Cassandra and I do not usually provide workshops in the winter, but due to Covid restrictions, we postponed them until later this year.
We were in the village hall during the afternoon, to maintain social distancing, however it resulted in a ‘chilly experience’ for all concerned. The village hall committee will not heat the venue at the moment, as they are concerned that any warmth will breed bacteria.
Cassandra spoke about methods of divination and the use of magical squares and sigils.
I explained the history of sea witchery,Cornish legends of mermaids, working with the moon, the tides and utilising various objects from the shore for magical work.
After speaking about the origin and uses of Mermaids Purses, I guided the group through a process of drawing their spell sigils, that can be done in various ways.
When writing out spells, the letters can be stacked one on top of the other which creates an interesting formation, alternatively one can draw symbols with full focus and intent to achieve their desire.
As the afternoon had been rather cold, we were a little concerned about the group and our evening at the beach as the temperature would drop further.
We found a sheltered area between the rocks on Sennen beach and Cassandra created a glowing fire.
After blessing their spells with the elements, I took our three students to the sea. At low tide, we walked a fair distance and as we approached, the sea roared and one wave hurtled towards us surrounding our feet. We sang an evocative chant to call the spirits that had real potency.
It was extremely dark, so much so that Karyl, one of our students, had unknowingly stepped into an area of sand that had the consistency of muddy ‘quicksand’ which caused her to lose her balance. Fortunately she wore waterproof trousers and the sea spirits were eager to take the spell and other items she offered from her hand as she fell.
Paul, her attentive husband helped her up and we were relieved to discover she had not injured herself. We were about to bury the two other spells within the sand, when a wave rushed towards us again and filled the hole we had made, so we moved further back to create another. The sea spirits were extremely playful on this occasion!

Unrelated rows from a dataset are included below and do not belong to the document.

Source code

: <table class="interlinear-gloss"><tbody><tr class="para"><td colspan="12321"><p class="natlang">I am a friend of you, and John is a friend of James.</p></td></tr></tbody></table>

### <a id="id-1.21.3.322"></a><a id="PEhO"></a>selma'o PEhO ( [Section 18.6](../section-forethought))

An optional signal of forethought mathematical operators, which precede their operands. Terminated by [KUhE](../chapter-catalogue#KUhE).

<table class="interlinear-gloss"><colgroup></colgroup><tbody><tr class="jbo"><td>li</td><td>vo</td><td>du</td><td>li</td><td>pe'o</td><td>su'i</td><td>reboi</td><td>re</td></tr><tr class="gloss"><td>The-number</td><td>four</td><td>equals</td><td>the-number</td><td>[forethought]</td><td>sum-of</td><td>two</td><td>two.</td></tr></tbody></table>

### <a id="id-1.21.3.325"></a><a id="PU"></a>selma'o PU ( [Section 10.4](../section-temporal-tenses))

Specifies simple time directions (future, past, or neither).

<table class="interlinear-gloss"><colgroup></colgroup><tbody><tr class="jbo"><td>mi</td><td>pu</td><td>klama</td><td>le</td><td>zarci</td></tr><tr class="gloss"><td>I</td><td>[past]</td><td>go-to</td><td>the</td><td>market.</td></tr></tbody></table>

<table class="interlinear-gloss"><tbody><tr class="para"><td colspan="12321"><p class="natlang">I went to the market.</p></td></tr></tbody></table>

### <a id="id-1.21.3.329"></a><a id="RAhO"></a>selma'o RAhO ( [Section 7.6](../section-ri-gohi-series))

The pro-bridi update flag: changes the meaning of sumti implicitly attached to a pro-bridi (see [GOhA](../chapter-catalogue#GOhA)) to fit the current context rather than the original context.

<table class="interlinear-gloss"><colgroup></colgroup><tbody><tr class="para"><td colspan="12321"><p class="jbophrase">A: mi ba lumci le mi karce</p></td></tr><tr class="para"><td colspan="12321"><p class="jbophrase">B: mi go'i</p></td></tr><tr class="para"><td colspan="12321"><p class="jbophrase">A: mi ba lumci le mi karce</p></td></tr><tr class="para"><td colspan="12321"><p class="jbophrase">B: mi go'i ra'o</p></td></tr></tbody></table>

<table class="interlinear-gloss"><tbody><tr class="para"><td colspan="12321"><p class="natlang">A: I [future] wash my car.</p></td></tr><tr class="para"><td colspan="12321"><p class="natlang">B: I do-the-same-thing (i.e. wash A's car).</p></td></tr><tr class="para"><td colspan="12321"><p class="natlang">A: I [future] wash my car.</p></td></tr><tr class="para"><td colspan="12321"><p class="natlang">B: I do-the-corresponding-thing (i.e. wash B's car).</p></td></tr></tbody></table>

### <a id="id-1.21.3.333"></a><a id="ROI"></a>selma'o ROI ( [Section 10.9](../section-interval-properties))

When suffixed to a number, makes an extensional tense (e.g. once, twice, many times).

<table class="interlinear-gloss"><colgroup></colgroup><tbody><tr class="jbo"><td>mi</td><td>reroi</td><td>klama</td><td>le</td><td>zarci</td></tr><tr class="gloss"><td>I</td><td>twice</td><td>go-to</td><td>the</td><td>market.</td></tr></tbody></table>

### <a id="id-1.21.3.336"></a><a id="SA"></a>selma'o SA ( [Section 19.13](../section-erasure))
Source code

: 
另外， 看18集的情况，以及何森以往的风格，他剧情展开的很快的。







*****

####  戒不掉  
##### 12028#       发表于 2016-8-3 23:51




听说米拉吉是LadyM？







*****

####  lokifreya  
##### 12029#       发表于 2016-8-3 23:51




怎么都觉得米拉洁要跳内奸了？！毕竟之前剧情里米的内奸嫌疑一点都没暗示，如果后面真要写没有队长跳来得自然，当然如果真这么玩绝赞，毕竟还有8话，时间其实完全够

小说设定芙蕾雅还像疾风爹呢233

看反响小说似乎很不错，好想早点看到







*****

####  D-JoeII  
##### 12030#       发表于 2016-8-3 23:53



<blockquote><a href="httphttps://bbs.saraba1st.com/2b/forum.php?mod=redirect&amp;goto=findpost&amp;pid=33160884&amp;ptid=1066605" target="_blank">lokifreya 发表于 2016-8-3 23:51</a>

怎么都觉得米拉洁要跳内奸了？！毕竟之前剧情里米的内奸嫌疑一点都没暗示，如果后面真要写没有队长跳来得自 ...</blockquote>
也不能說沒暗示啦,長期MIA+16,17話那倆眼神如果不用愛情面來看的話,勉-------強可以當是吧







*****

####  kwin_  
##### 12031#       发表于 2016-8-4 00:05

When the work was done, we returned to the fire that Cassandra had tended and we shared libations of Cornish mead and saffron buns.
We were alone on the beach except for one light from a night fisherman in the distance. Cassandra and I were pleasantly surprised that the night air was still and we felt much warmer on the beach that evening than we had during the afternoon!
While Cassandra, Karyl, Paul and Phil were conversing I returned to the sea to give to offer a special libation to the spirits.